Secretary of Agriculture Sonny Perdue

In a memorandum to U.S. Forest Service Chief Vicki Christiansen, Perdue said more was needed to relieve burdensome regulations on industries and make federal forests and grasslands more productive.

“These lands are critical for the prosperity of rural communities, sustaining jobs and livelihoods in grazing, mining, oil and gas development, recreation and forestry,” the letter said.

The vision laid out in the letter is in line with the Trump administration’s broad effort to allow more energy extraction and infrastructure development on federal lands and waters.

Perdue directed the USFS to streamline processes and identify new opportunities for mineral extraction, expedite broadband development, and speed up permitting for grazing and logging. He also said the agency should increase recreation opportunities and open public access to more forest lands.

The memorandum also seeks to speed up reviews under the National Environmental Policy Act by setting time and page limits on key environmental study documents.
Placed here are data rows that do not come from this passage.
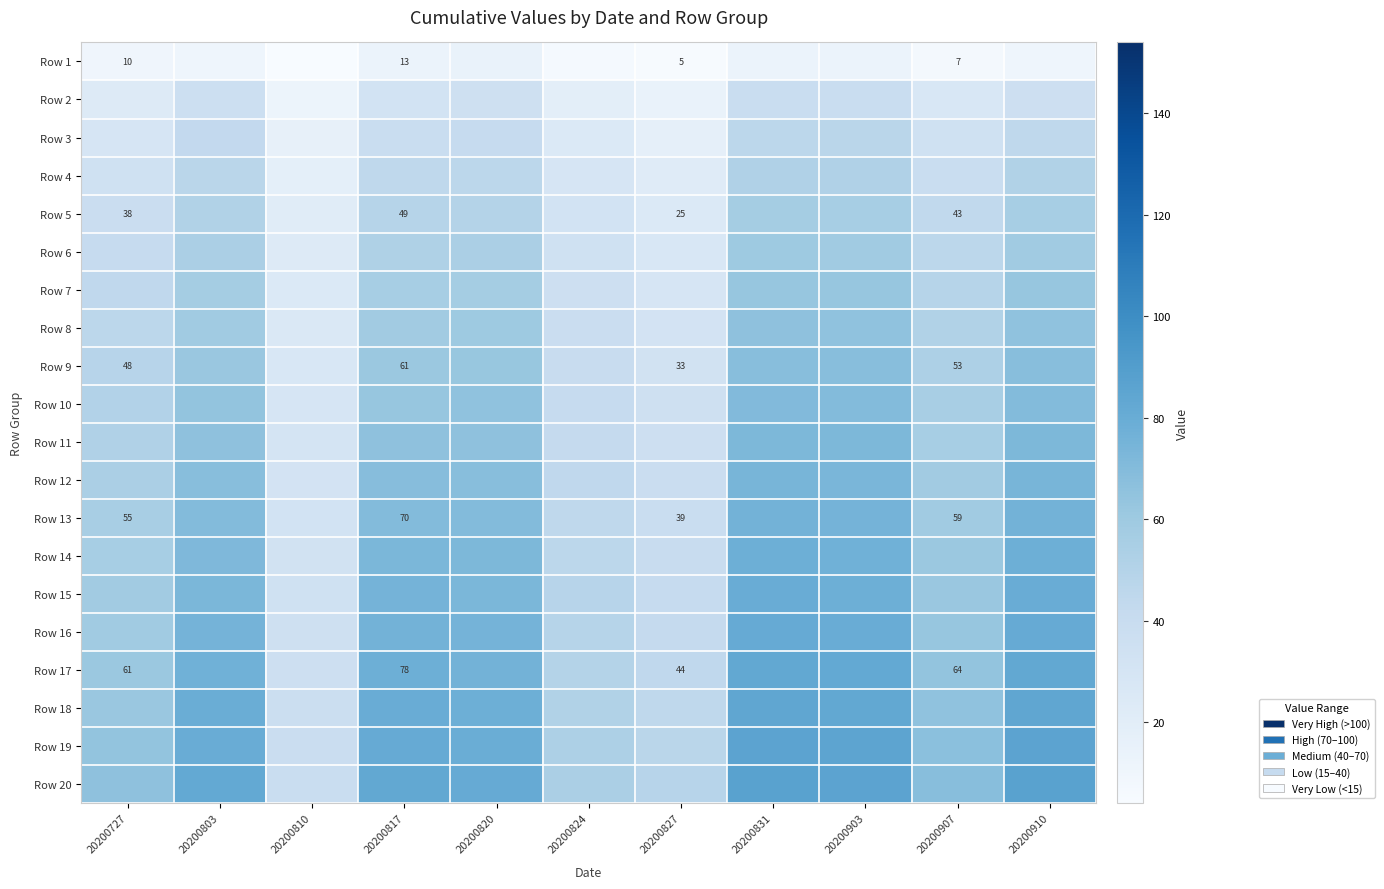

True or false: Row 7 has a value of 29.0 at 20200827.

True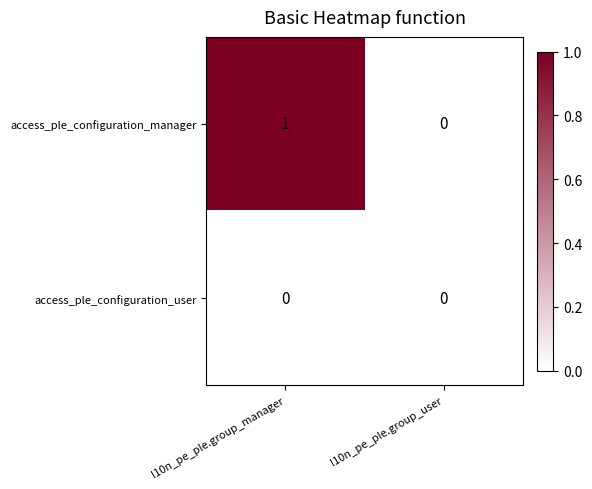

Which series has the largest total across all categories?

access_ple_configuration_manager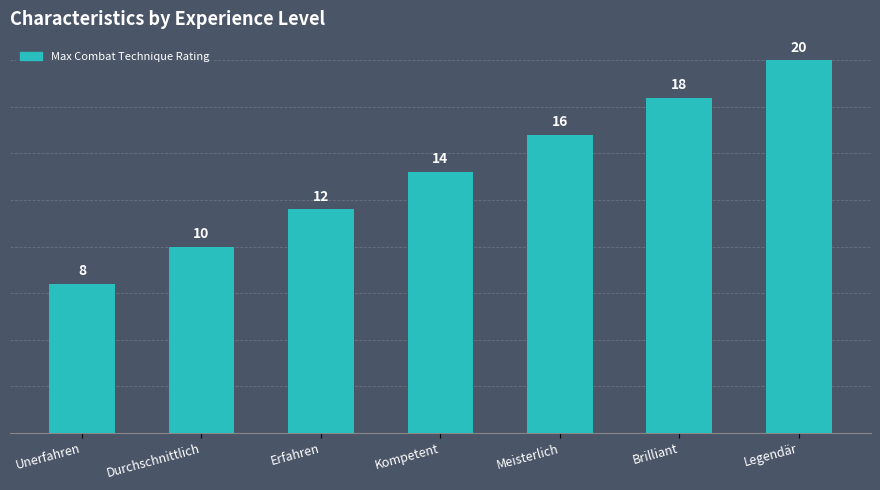

True or false: the data shows 16 at Meisterlich.

True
USFS officials were not immediately available for comment on the letter, which comes a year after the agency published proposed changes for how it complies with NEPA, a decades-old law that requires detailed analysis to be conducted before approving projects that could affect the environment. That proposal has yet to be finalized.

Environmental group Center for Biological Diversity said the letter “offers a dystopian vision of expanding mining, fracking, logging, and grazing in national forests” that would increase pollution and carbon emissions, and harm wildlife.

U.S. Representative Bruce Westerman, a Republican from Arkansas, supported the move, however.

“The healthiest forests are ones that are actively managed, not left susceptible to disease and wildfire,” Westerman said in a statement.